October 08, 2020 - 348 views
|With event-streaming technology, health providers and payers can quickly enable responsive experiences such as virtual care, without legacy complexity.
Amid all the pressures of COVID-19, healthcare payers and providers are working to reduce high operational costs and provide a more customized user experience. Across the healthcare ecosystem, organizations need to modernize their patient- and member-facing processes and systems to enable personalized engagement, virtual healthcare and triage, more self-service options, and real-time data analytics for better decision making and forecasting.
In their attempt to achieve these goals, however, most healthcare organizations are restricted by their back-end business processes, which often rely on rigid core legacy or monolithic systems with high technical debt and limited integration. Modernizing these systems would require a major investment of time, capital and effort that would be a major obstacle to the rapid pivot required.
We’re seeing healthcare organizations turn to event-streaming technology, which can accelerate the development of solutions that empower efficient business change. Stream computing is the processing of data in motion, or in other words, acting on data directly as it is produced or received. Event streaming enables the analysis or processing of data that is generated from an event, such as scheduling a virtual doctor visit or getting diagnostic test results from a portable diagnostics device, in real time. With customers looking for responsive experiences when they interact with healthcare organizations, it’s become critical to make real-time decisions based on an event.
In healthcare, most of the member, provider, claims and encounter data that customer-facing systems rely on is managed and stored in back-end core systems. This makes event-streaming technology all the more important for these organizations. With this technology, for instance, a payer could remotely monitor the health of senior members using wearable devices whose generated data is streamed, processed and analyzed in real-time. Driven by the analyzed data metrics, a preventive screening service could be recommended for the member in the payer care management application.
This is possible because two key objectives are achieved:
We recently worked with a health payer to enable the creation of upstream systems that provide a better customer experience and leverage new technology for virtual care and decision-making. To avoid the burdensome process of refactoring or modernizing the payer’s backend systems, we employed event-streaming technology to create a hub-and-spoke architecture model to facilitate the data exchange and integration among all of the organizations’ processes and systems. This architecture simplified the integration of various health systems and provided a standardized master data exchange outlet across the payer and its partners’ systems.
Using Kafka streaming technology, we enabled the health payer to publish, in near real-time, member, subscriber and provider information to two MongoDB clusters (i.e., data hubs), one that was on-premise for internal systems integration and processing, and another on the cloud for partners and providers. These MongoDB clusters provide a centralized, role-based, streamlined and consistent view of key data to internal business unit systems, as well as customer- and partner-facing services. By centralizing access to core data, the payer has streamlined business processes in the areas of customer service, member management and claims processing, and can now utilize data analysis and insights to offer members new experience-driven solutions.
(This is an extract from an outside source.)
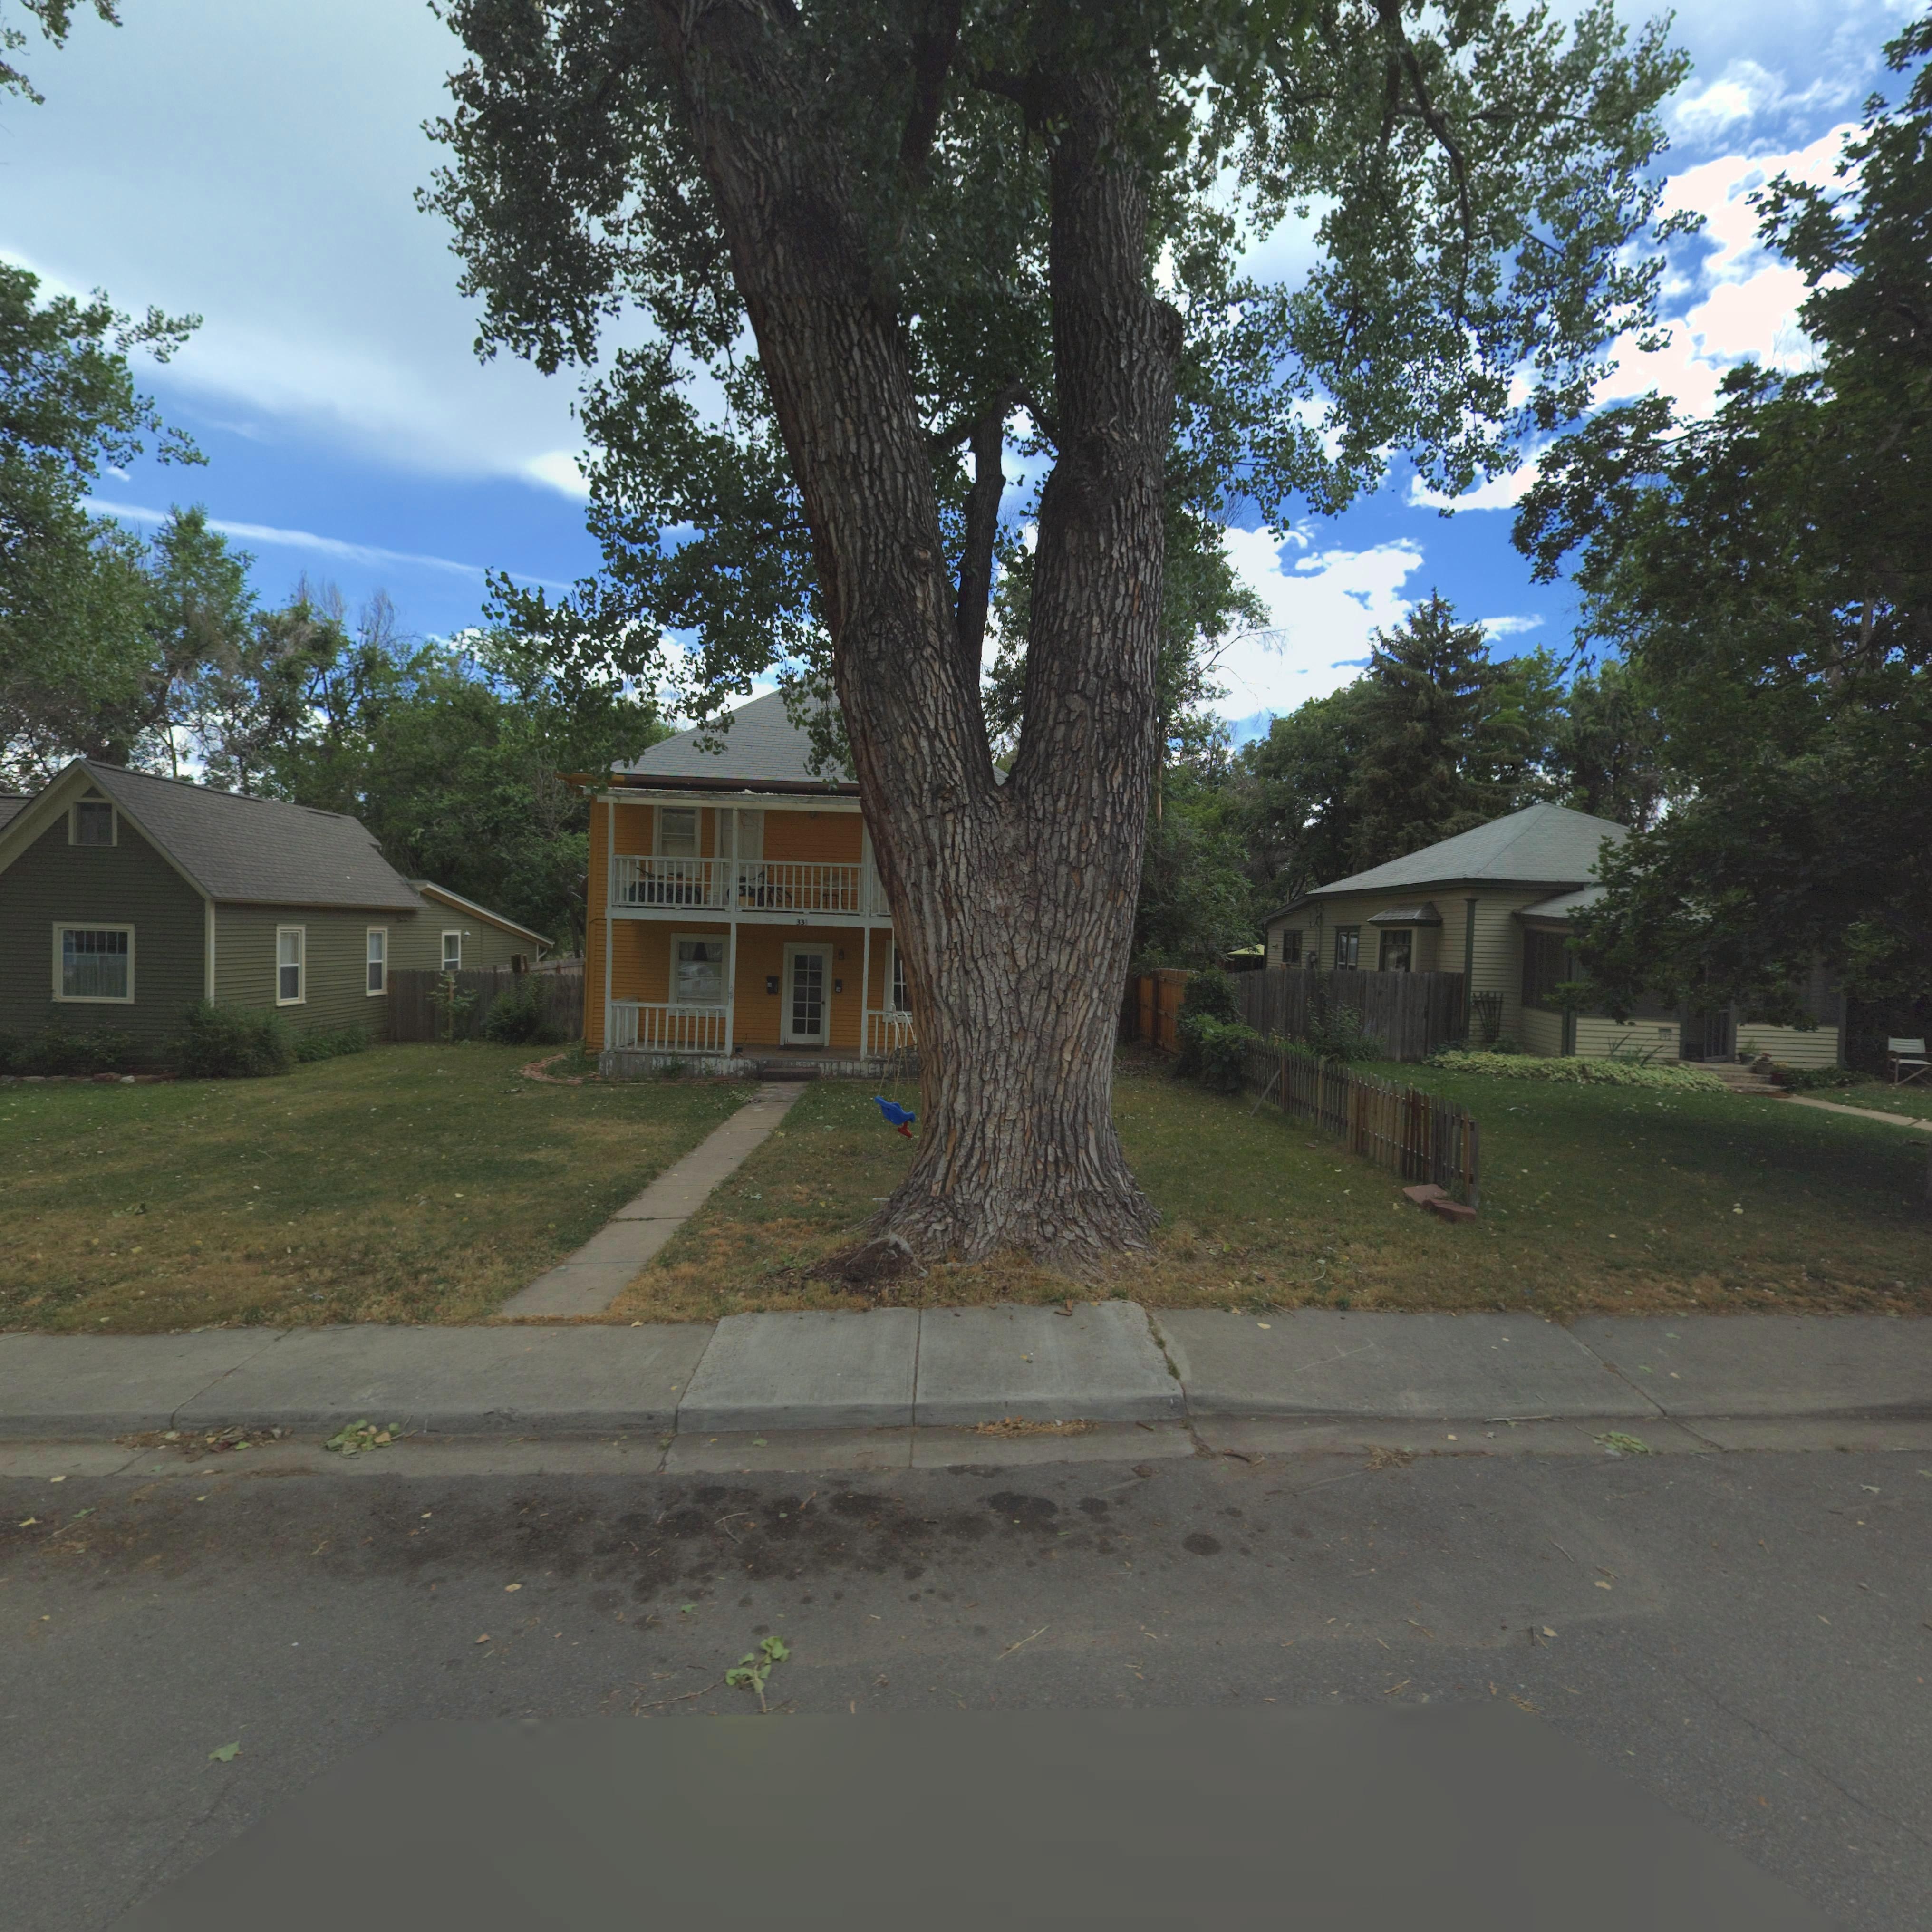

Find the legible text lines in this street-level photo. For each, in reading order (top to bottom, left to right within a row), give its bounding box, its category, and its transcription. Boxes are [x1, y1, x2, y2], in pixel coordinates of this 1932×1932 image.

[796, 918, 808, 926] StreetNumber: 333
[1657, 1033, 1671, 1041] StreetNumber: 345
With this architecture and event-streaming technology, the payer can now develop modern applications leveraging new technology with access to key member, claims and provider data. At the same time, it can trigger actions and processing in the backend core systems based on events and actions happening in the newly developed modern upstream systems.
We believe healthcare organizations will increasingly turn to event-streaming technology to deliver a customized, real-time experience to their members and patients in a relatively short amount of time. By leveraging the power and flexibility of event-streaming technology, these organizations will find they can build new services and solutions around their core care systems without needing to do a major refactoring of these systems. For many, this will be the way forward in the new post-COVID world.